- [Dataset items]:

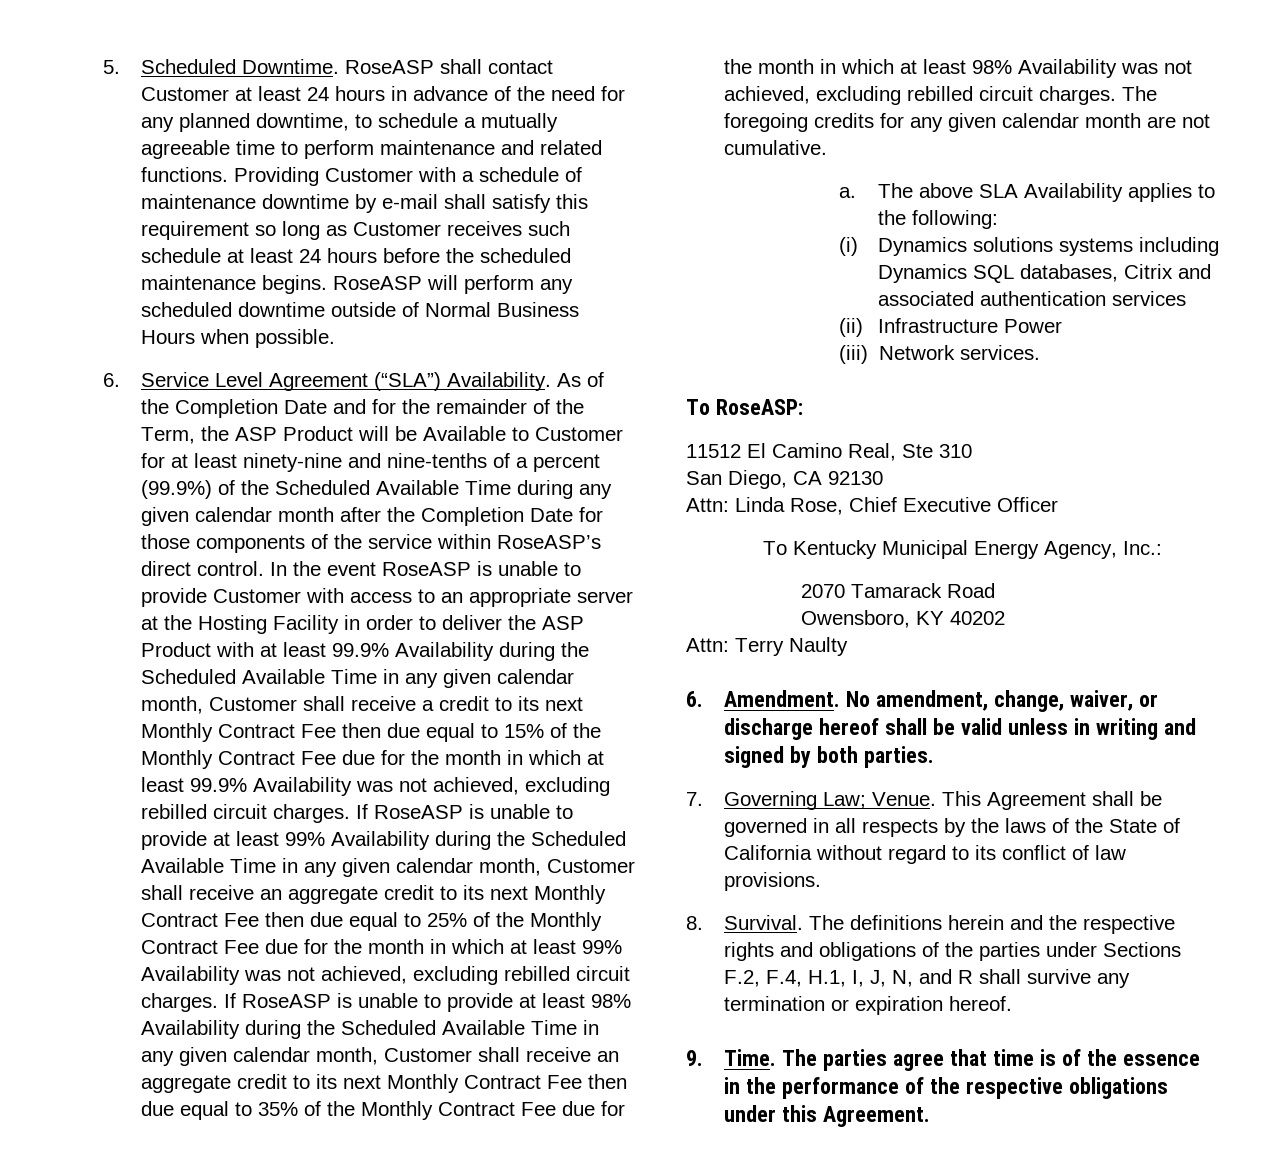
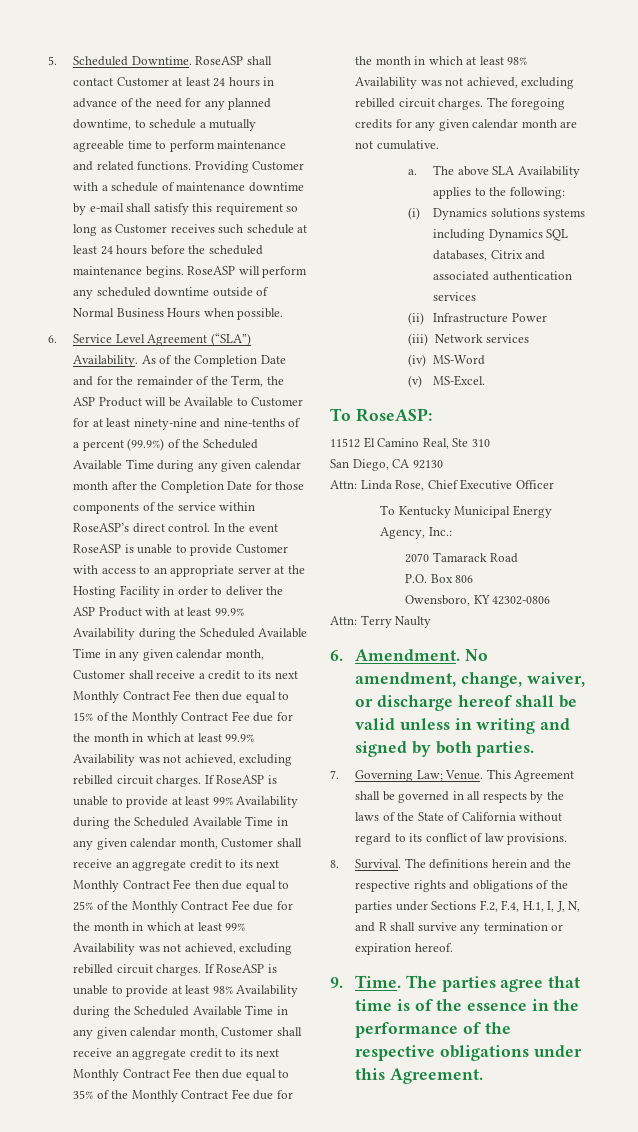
[959,345,1040,360] services. -> [486,334,530,343] [408,354,486,367] [408,375,486,388] services // (iv) MS-Word // (v) MS-Excel.
(996, 590) none -> [405,574,474,583] // P.O. Box 806
[950,611,1006,625] 40202 -> [492,596,551,605] 42302-0806

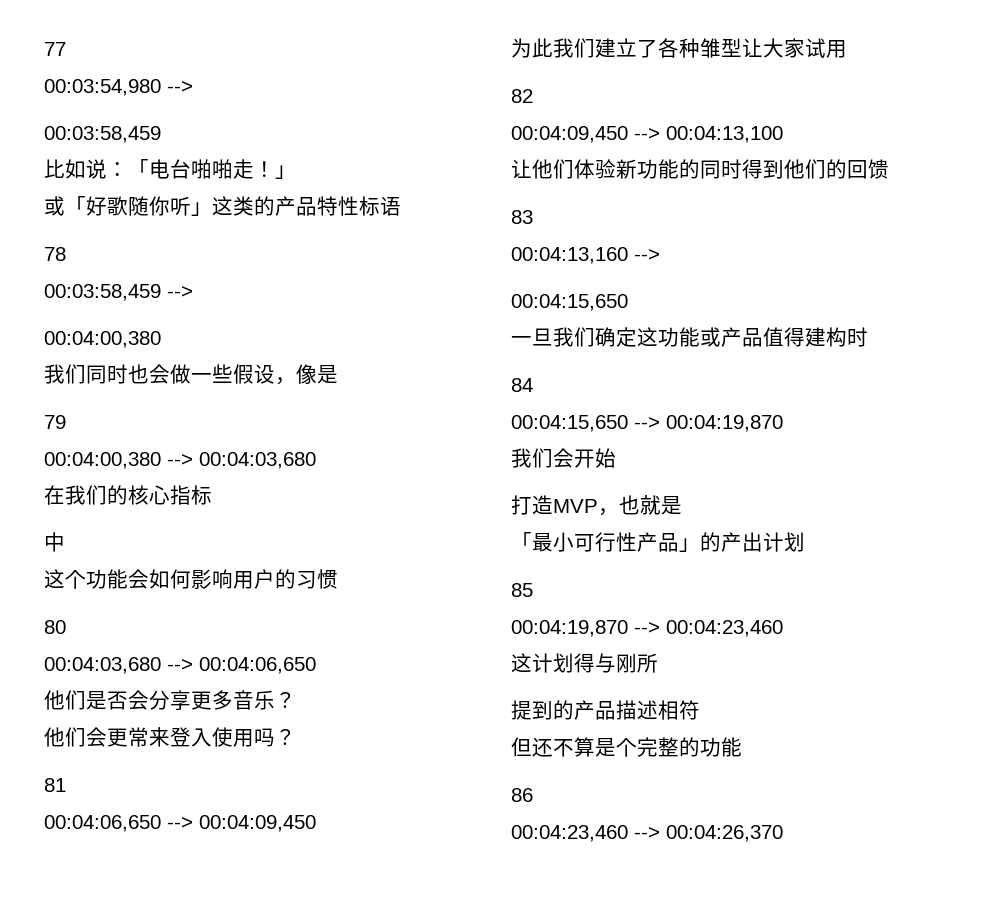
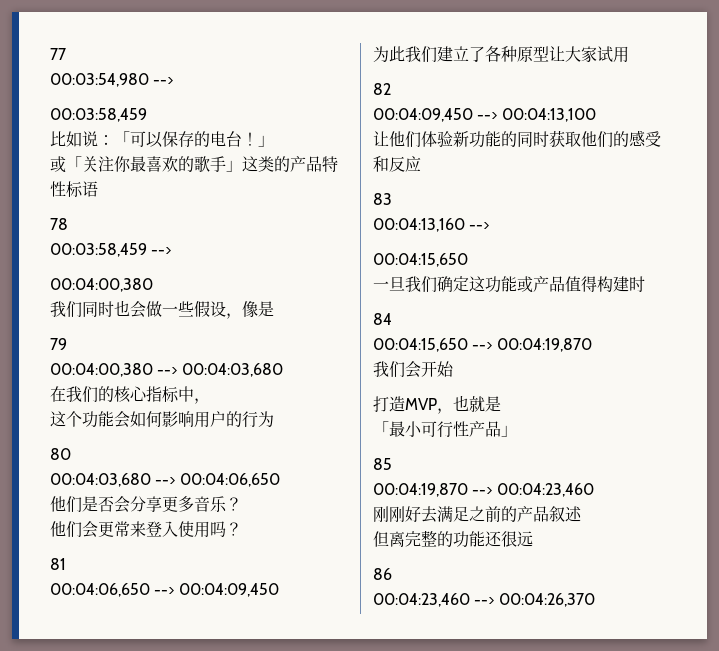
[149,159,254,179] 电台啪啪走 -> [130,131,242,148] 可以保存的电台
[86,196,191,216] 好歌随你听 -> [82,156,226,172] 关注你最喜欢的歌手
(212, 495) // -> (179, 394) none
(65, 542) none -> [194,398,210,404] ，
[296,569,338,589] 习惯 -> [242,411,274,428] 行为
[700,38,721,58] 雏 -> [517,46,533,62] 原
[742,159,889,179] 得到他们的回馈 -> [549,130,661,148] [373,156,421,172] 获取他们的感受和反应
[805,327,847,347] 建构 -> [597,276,629,292] 构建
[700,532,805,552] 的产出计划 -> (517, 431) none
[511,653,658,673] [511,700,637,720] 这计划得与刚所 // 提到的产品描 -> [373,506,565,523] 刚刚好去满足之前的产品叙
[658,700,700,720] 相符 -> (582, 514) none
[532,737,637,757] 还不算是个 -> [389,531,405,547] 离
(742, 747) none -> [485,531,533,547] 还很远

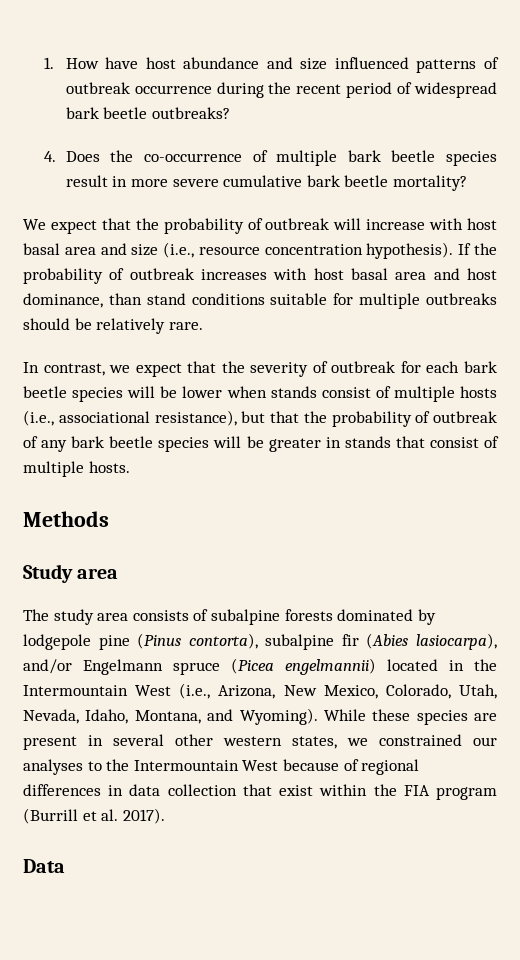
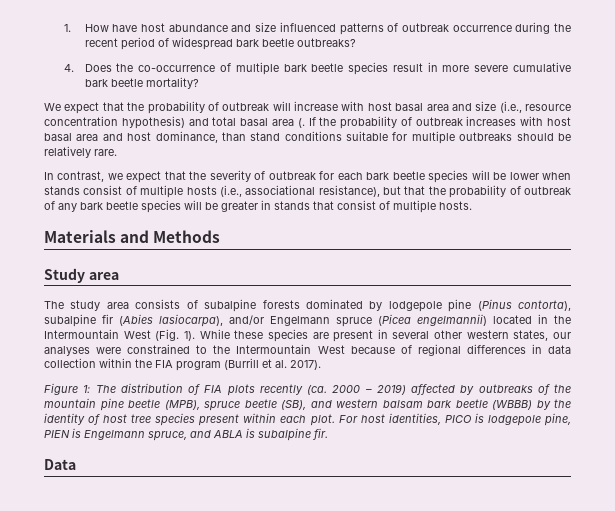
[366,242,454,259] hypothesis). -> [121,116,305,129] hypothesis) and total basal area (.
(130, 467) none -> [44,230,150,243] Materials and
[179,683,498,699] [23,708,318,725] (i.e., Arizona, New Mexico, Colorado, Utah, Nevada, Idaho, Montana, and Wyoming). -> [155,329,195,341] (Fig. 1).
[347,734,497,746] [23,759,83,775] we constrained our analyses -> [553,332,572,339] [44,344,191,356] our analyses were constrained
[242,784,314,796] that exist -> (96, 363) none
(165, 816) none -> [44,383,571,396] [44,398,571,411] [44,413,571,426] [44,428,328,441] // Figure 1: The distribution of FIA plots recently (ca. 2000 – 2019) affected by outbreaks of the mountain pine beetle (MPB), spruce beetle (SB), and western balsam bark beetle (WBBB) by the identity of host tree species present within each plot. For host identities, PICO is lodgepole pine, PIEN is Engelmann spruce, and ABLA is subalpine fir.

- [WORK REQUEST]: Transcribe the entries above verbatim, omitting their pictures.

- [ANSWER SPACE]:
[959,345,1040,360] services. -> [486,334,530,343] [408,354,486,367] [408,375,486,388] services // (iv) MS-Word // (v) MS-Excel.
(996, 590) none -> [405,574,474,583] // P.O. Box 806
[950,611,1006,625] 40202 -> [492,596,551,605] 42302-0806

[149,159,254,179] 电台啪啪走 -> [130,131,242,148] 可以保存的电台
[86,196,191,216] 好歌随你听 -> [82,156,226,172] 关注你最喜欢的歌手
(212, 495) // -> (179, 394) none
(65, 542) none -> [194,398,210,404] ，
[296,569,338,589] 习惯 -> [242,411,274,428] 行为
[700,38,721,58] 雏 -> [517,46,533,62] 原
[742,159,889,179] 得到他们的回馈 -> [549,130,661,148] [373,156,421,172] 获取他们的感受和反应
[805,327,847,347] 建构 -> [597,276,629,292] 构建
[700,532,805,552] 的产出计划 -> (517, 431) none
[511,653,658,673] [511,700,637,720] 这计划得与刚所 // 提到的产品描 -> [373,506,565,523] 刚刚好去满足之前的产品叙
[658,700,700,720] 相符 -> (582, 514) none
[532,737,637,757] 还不算是个 -> [389,531,405,547] 离
(742, 747) none -> [485,531,533,547] 还很远

[366,242,454,259] hypothesis). -> [121,116,305,129] hypothesis) and total basal area (.
(130, 467) none -> [44,230,150,243] Materials and
[179,683,498,699] [23,708,318,725] (i.e., Arizona, New Mexico, Colorado, Utah, Nevada, Idaho, Montana, and Wyoming). -> [155,329,195,341] (Fig. 1).
[347,734,497,746] [23,759,83,775] we constrained our analyses -> [553,332,572,339] [44,344,191,356] our analyses were constrained
[242,784,314,796] that exist -> (96, 363) none
(165, 816) none -> [44,383,571,396] [44,398,571,411] [44,413,571,426] [44,428,328,441] // Figure 1: The distribution of FIA plots recently (ca. 2000 – 2019) affected by outbreaks of the mountain pine beetle (MPB), spruce beetle (SB), and western balsam bark beetle (WBBB) by the identity of host tree species present within each plot. For host identities, PICO is lodgepole pine, PIEN is Engelmann spruce, and ABLA is subalpine fir.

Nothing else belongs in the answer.